Presenting the final report on tax reforms, Dr Vijay Kelkar.

THE Consultation Paper of the Task Force on Direct Taxes was made available on the Web site of the Ministry of Finance and Company Affairs, inviting comments and suggestions of all concerned. A panel has attempted to distill the major themes that emerged from the reactions to the consultation paper.

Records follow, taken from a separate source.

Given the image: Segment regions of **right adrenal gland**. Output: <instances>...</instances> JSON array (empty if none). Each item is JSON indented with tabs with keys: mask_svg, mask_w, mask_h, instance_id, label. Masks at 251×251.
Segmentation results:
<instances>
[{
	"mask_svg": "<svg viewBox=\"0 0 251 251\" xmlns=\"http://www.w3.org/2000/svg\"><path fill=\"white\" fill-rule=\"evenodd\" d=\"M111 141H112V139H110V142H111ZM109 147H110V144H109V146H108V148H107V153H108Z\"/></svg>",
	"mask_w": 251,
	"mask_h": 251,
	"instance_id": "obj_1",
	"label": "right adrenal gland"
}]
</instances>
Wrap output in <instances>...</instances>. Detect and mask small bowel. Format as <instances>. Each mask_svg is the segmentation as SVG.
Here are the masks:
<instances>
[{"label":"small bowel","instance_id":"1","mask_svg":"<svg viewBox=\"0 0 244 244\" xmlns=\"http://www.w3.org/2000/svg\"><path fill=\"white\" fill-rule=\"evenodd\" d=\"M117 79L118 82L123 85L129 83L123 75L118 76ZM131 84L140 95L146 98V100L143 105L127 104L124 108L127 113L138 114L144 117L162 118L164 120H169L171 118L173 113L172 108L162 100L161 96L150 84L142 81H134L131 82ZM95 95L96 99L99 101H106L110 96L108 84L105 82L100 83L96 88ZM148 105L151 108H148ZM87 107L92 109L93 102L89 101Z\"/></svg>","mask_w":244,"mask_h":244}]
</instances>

Excerpts from the `Response of the Task Force':

Approach for reformulation

One of the most perceptive reactions received by the Task Force is that while appreciating the thrust of our tax reforms proposals, the advice is that it must have a human face. In other words, it must especially address the concerns of the vulnerable sections such as senior citizens. It was felt that the Consultation Paper was not sufficiently sensitive to the problems and requirements (such as housing and old age income security) of senior citizens and low-income groups. The Task Force accepts this thoughtful advice.

Hence, in reformulating our proposals, while maintaining their essential thrust and approach, we have accepted the principle that no vulnerable class of taxpayer shall be worse off because of our proposals. Keeping this principle in view, the Task Force has modified its consultation paper proposals so as to, inter alia,

  • provide additional tax reliefs to senior citizens;

  • maintain fiscal support to the housing needs of low-income groups, and
  • strengthen old-age income security by encouraging long-term savings. We would however also like to add that, in addition to the proposed tax measures, the Government will need to formulate, sooner rather than later, a well-functioning pension system based on contributions by individuals into personal pension accounts.

    Benefits for salaried and non-salaried tax-payers

    A major underlying theme in the comments received was that the Task Force proposals are pro-corporate sector rather than pro-individual tax-payers. Fortunately, this perception is easy to rebut since it could not be further from the truth.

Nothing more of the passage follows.